───── Fragmento del texto ─────

Pues, sí, volvemos a constatar el grave deterioro de la educación en México. La Prueba PISA (Programa para la Evaluación Internacional de Alumnos) se llevó a cabo y evidenció el panorama «obviamente grave», en palabras del director de Educación y Competencias de la OCDE que es el organismo internacional que la aplica. «Globalmente, dijo el funcionario, hemos visto una caída dramática, particularmente en las habilidades de lectura». En la prueba se evalúan Conocimientos, Habilidades, Competencias y Aprendizajes.
No son para menos los calificativos. Nuestros alumnos obtuvieron 414 puntos en Ciencias frente a 482 del promedio de todos los países participantes; 408 puntos en Lectura contra 461, 388 en Matemáticas ante 463 y 453 en Resolución computacional de problemas frente a 500. Aunque duelan (y algunos aborrezcan) las comparaciones, ya con esto vemos el derrumbe que presentan los resultados.

─────

* Enunciado
Según el fragmento sobre la prueba PISA, ¿cuántos puntos obtuvieron los alumnos mexicanos en Matemáticas?

───── Datos mostrados ─────

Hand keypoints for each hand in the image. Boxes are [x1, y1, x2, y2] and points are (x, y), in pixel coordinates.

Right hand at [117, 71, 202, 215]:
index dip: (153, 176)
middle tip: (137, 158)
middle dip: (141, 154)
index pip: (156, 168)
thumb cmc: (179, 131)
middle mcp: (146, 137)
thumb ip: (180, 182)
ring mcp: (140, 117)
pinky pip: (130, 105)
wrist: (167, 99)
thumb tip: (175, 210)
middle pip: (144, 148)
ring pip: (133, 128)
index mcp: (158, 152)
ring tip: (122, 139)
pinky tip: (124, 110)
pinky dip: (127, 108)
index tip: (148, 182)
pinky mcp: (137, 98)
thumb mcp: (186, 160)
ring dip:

─────

* Respuesta
388 puntos.